Le système bancaire italien pourrait être déstabilisé davantage si le premier ministre Matteo Renzi perd le référendum constitutionnel du 4 décembre. Les partis populistes de droite, qui auront été renforcés par la victoire de Trump aux États-Unis, font campagne pour le «non». Certains craignent que si le «non» l'emporte et Renzi démissionne, comme il l'a averti, cela provoque une crise politique et entraîne l'instabilité financière.

Mais la crise en Italie n'est qu'une manifestation d'un énorme iceberg financier. Comme l'a noté l'article de la BCE: «Les principaux défis structurels d'une profitabilité bancaire continuent d'être liés au gros volume de prêts non productifs dans de nombreux pays», combinés à une «surcapacité dans certains secteurs bancaires de la zone euro».

Cette situation est le résultat de la décision prise par les élites financières européennes dans la foulée de la crise financière de 2008 de ne pas purger le système bancaire et de plutôt chercher à contenir les problèmes par l'intervention de la banque centrale, dans l'espoir qu'une meilleure croissance économique allait permettre au système financier de se rétablir peu à peu. Mais cette croissance n'est jamais arrivée et le malaise financier n'a fait que s'intensifier.

Les inquiétudes concernant le virage économique des États-Unis sous une présidence Trump ne se limitent pas aux marchés financiers, mais s'étendent aussi au commerce. Même si l'opposition de Trump au Partenariat trans-pacifique était bien connue avant l'élection, sa décision de placer la question de sa mise au rancart au cœur d'une brève vidéo diffusée lundi dernier a envoyé un message à plus grande portée: c'est maintenant le début d'une nouvelle époque dans les relations commerciales internationales, une époque basée sur la défense agressive par les États-Unis de leurs intérêts.
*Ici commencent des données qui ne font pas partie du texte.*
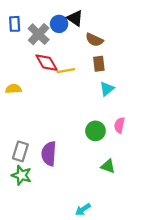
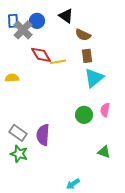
blue circle: (59, 24) -> (37, 21), moved
gray cross: (39, 34) -> (23, 30), moved
cyan triangle: (107, 89) -> (94, 78), size x1.5
gray rectangle: (20, 151) -> (18, 133), turned -72
green triangle: (108, 166) -> (104, 152), moved

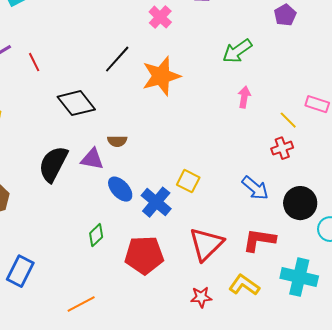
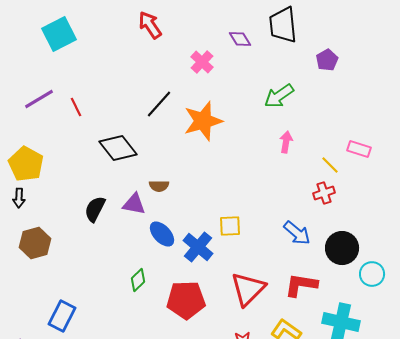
black semicircle: (53, 164) -> (95, 209), size x0.7
yellow square: (188, 181) -> (230, 226), turned -30

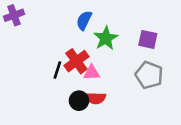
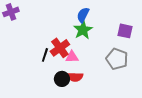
blue semicircle: (84, 20) -> (83, 15), moved
purple square: (148, 39) -> (125, 31), moved

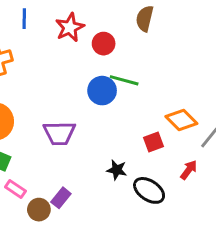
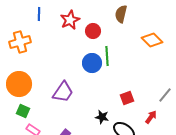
green line: (124, 80) -> (107, 56), turned 72
orange diamond: (181, 120) -> (152, 40), moved
purple trapezoid: (59, 133) -> (63, 92), turned -55

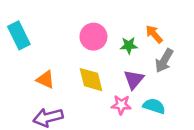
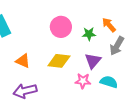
yellow diamond: (91, 80) -> (59, 61), turned -70

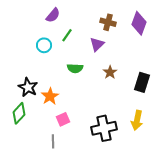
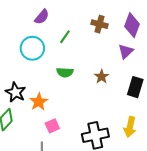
green line: (67, 35) -> (65, 37), moved
purple triangle: (97, 44) -> (126, 51), moved
cyan circle: (44, 45) -> (32, 48), size x1.5

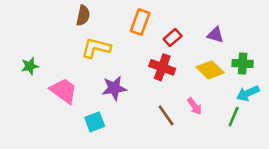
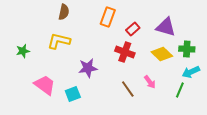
purple triangle: (215, 35) -> (166, 27), size x1.5
yellow L-shape: (96, 48) -> (59, 41), moved
pink trapezoid: (64, 91) -> (45, 85), moved

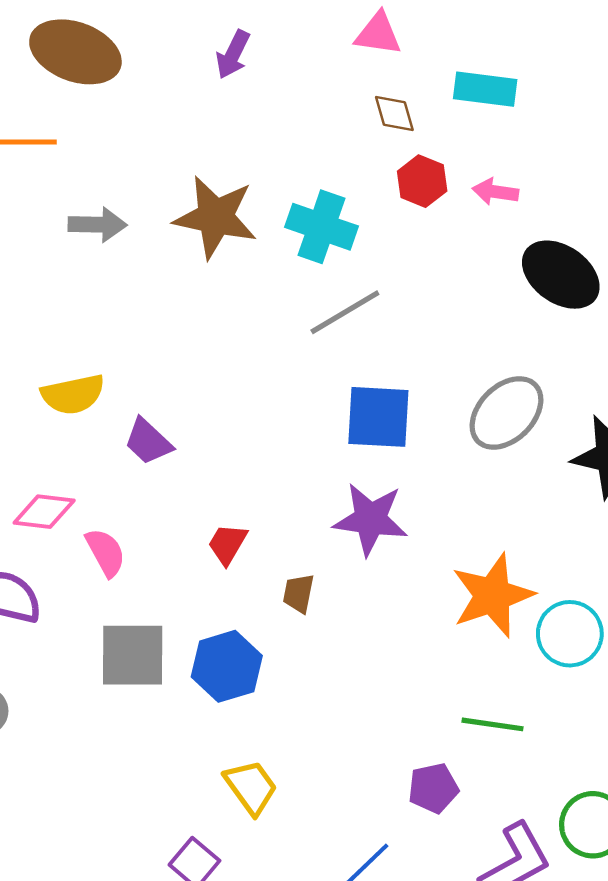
La force principale de ce programme et l'appui qu'il reçoit dans les cercles dirigeants américains sont enracinés dans des processus économiques. Cette année, la croissance du commerce mondial atteindra à peine 3%, moins que la moitié du taux atteint dans les années précédant la crise financière mondiale de 2008. Cela est la continuation d'une tendance à la baisse qui a commencé en 2011. La lutte pour les marchés et les profits du globe s'intensifie.

Dans une conférence de presse sur la Revue de la stabilité financière, le vice-président de la BCE Vitor Constâncio a exprimé ses inquiétudes sur la question du commerce, déclarant que «Nous sommes dans une nouvelle phase d'un commerce mondial plus faible. Si en plus il y avait une vague de mesures protectionnistes, la croissance et le commerce mondiaux en souffriraient.»

Comme l'histoire, et particulièrement celle des années 1930, l'a démontré, de tels troubles économiques créent les conditions pour la guerre. Même si le programme de Trump n'a pas encore été dévoilé dans sa totalité, l'appui qu'il a reçu de l'établissement financier et politique américain indique que son programme protectionniste agressif est l'expression d'une réorientation lourde de conséquences de la classe dirigeante américaine.